ANCHORAGE (AP) Serious efforts are under way to revive a closed veneer plant in Ketchikan.
Gov. Frank Murkowski held a strategy session last week in his office with Undersecretary of Agriculture Mark Rey, timber executives and officials with the Alaska Industrial Development and Export Authority and the Ketchikan Gateway Borough. Rey is a former timber industry lobbyist who now oversees the U.S. Forest Service.
The goal of the meeting was to determine what it would take to put the veneer plant back in business and employ about 45 people, participants said.
At the end, they came up with a tentative plan for AIDEA to invest $3 million to purchase equipment for the plant, which closed in February 2001, one month after opening. Timber Products Co., of Springfield, Ore., would operate the plant, and Juneau-based Sealaska Corp., a regional Native firm, would provide one-third of the timber. Veneer is a building product made from lower-grade timber not suitable as dimensional lumber.
''It's very doable,'' said Jack Phelps, the governor's outgoing special assistant for natural resources. ''We want it to happen as soon as it's feasible.''
Phelps described the concept as a private-public partnership. AIDEA, a state lending agency, would provide what amounts to venture capital, he said.
The same players considered rescuing the mill a year ago, but a deal failed to come together in time.

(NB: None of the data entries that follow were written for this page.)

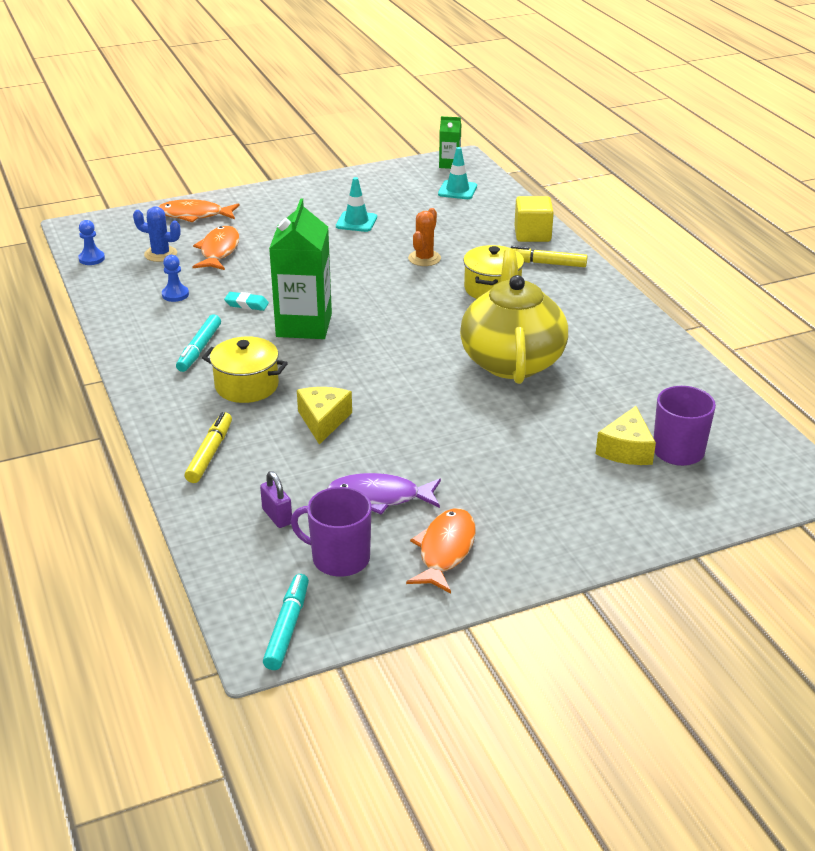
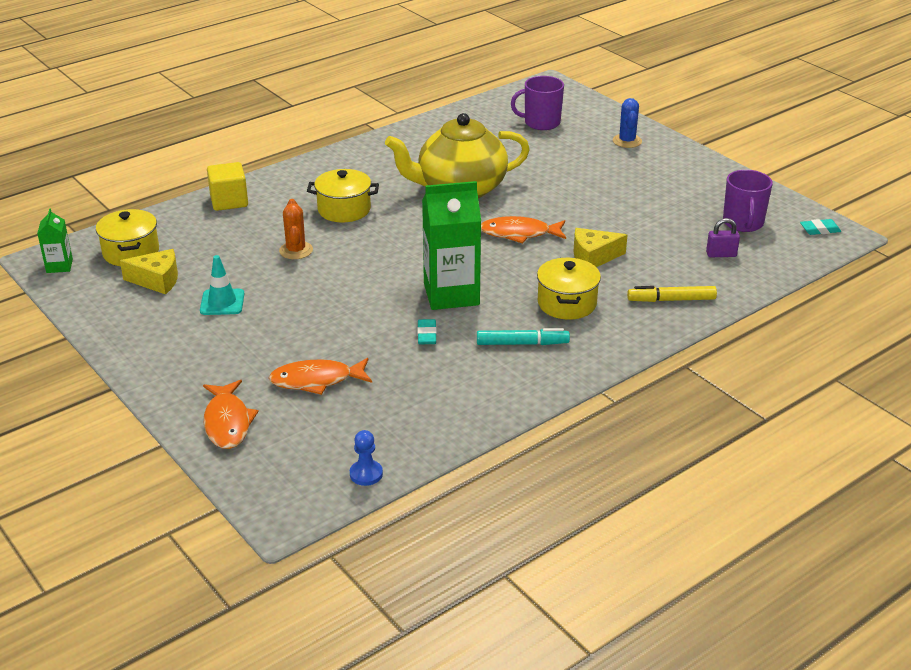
camera: 105 degrees left, 0 degrees up
blue cactus [133,206,181,262] -> blue cactus moved to [613,98,642,148]
blue pawn [162,255,189,302] -> none
purple padlock [260,471,292,528] -> purple padlock turned 45 degrees clockwise [706,218,740,257]
turquoise marker [263,574,309,670] -> turquoise eraser [800,219,841,235]
purple fish [327,473,441,515] -> none
orange fish [406,508,476,593] -> orange fish moved to [481,216,566,244]
orange cactus [408,208,441,266] -> orange cactus turned 75 degrees clockwise [279,199,313,259]
turquoise traffic cone [438,147,477,199] -> yellow pot [96,209,159,266]
yellow marker [511,246,588,267] -> none
yellow cheese [596,406,656,465] -> yellow cheese moved to [120,249,178,295]

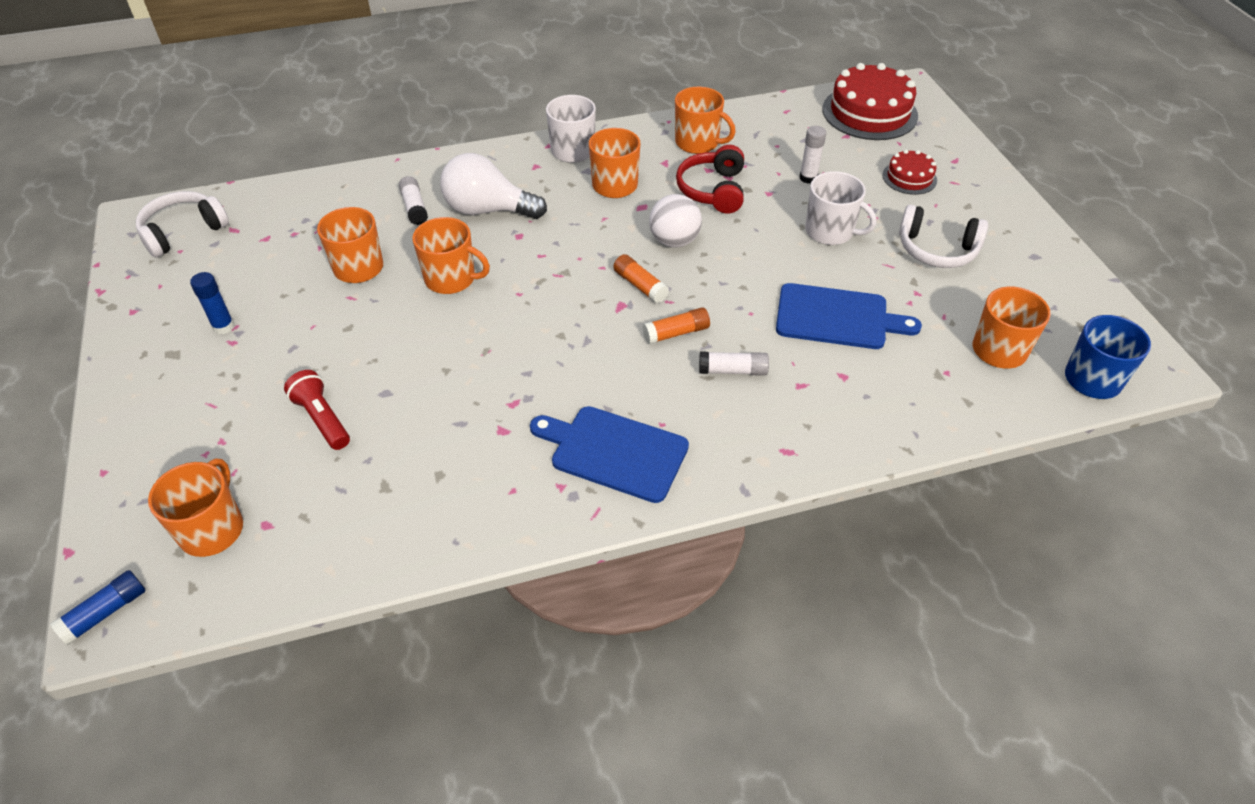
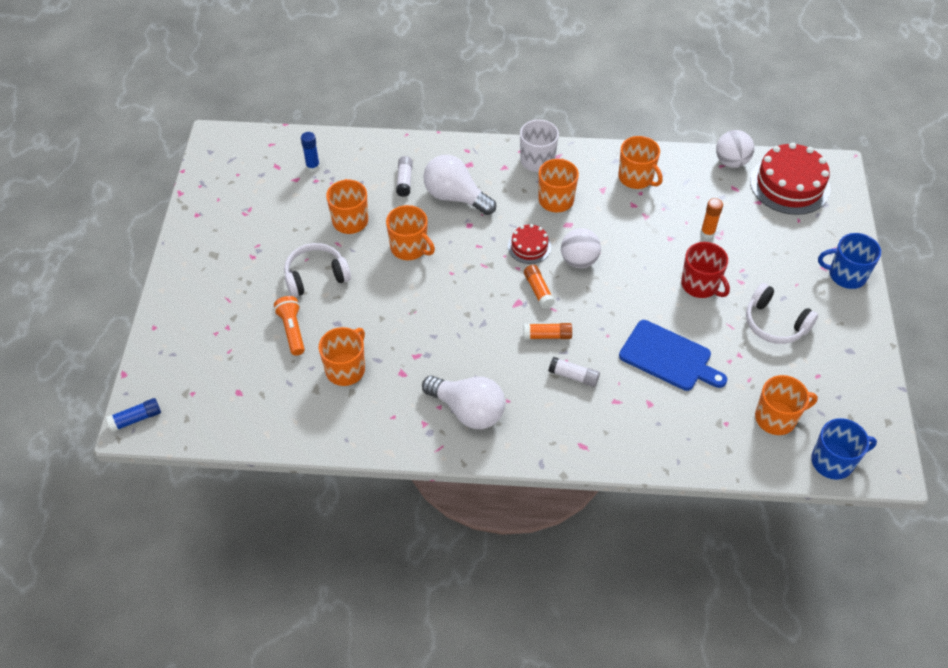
camera: 20 degrees right, 5 degrees up
white headphones [136,191,229,258] -> white headphones moved to [284,243,351,297]
orange mug [148,459,243,557] -> orange mug moved to [319,327,365,386]
blue glue stick [190,272,235,334] -> blue glue stick moved to [301,132,320,172]
red flashlight [284,370,350,450] -> orange flashlight [274,296,305,356]
blue cutting board [530,406,689,503] -> white light bulb [422,375,505,429]
red headphones [676,145,744,214] -> none
white glue stick [799,126,826,184] -> orange glue stick [701,198,723,239]
white mug [805,171,876,245] -> red mug [681,242,730,298]
red cake [882,150,937,195] -> red cake moved to [508,224,551,264]
none -> white ball [716,130,754,168]
none -> blue mug [818,233,881,289]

The veneer plant was born with a $7 million loan from the Ketchikan Gateway Borough. Two years before, Ketchikan's biggest employer, an aging pulp mill, shut down after four decades, sending hundreds of workers to unemployment lines. City officials frantically looked to veneer as a replacement for the pulp mill.

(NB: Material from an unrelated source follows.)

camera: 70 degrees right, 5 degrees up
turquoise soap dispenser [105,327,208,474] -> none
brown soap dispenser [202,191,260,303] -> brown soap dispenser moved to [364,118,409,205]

A new company run by former managers of Ketchikan Pulp Co. built the veneer plant in 2000. But Gateway Forest Products, as the company was known, soon ran into problems and filed for Chapter 11 bankruptcy reorganization. The borough spent $5.5 million paying Gateway's creditors, provided $2.5 million to the company as debtor-in-possession financing, and $2.8 million to ultimately take the mill off Gateway's hands, said Al Hall, Ketchikan's finance director.

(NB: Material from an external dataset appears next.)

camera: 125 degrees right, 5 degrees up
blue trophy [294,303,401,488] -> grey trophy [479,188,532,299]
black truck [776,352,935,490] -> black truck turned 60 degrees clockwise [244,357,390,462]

Before the borough stepped in, an eleventh-hour deal to save the ailing plant, involving AIDEA, Timber Products and Sealaska fell through, so city officials bought the plant at auction last summer. The borough has spent at least $18 million on the veneer operation to date, Hall said.
As long as Ketchikan isn't expected to put up any more money toward restarting the plant, most residents would support the venture, Hall said.
''I don't think we need to be buying the veneer plant for the fourth time. We'll let AIDEA take the next bite,'' he told the Anchorage Daily News.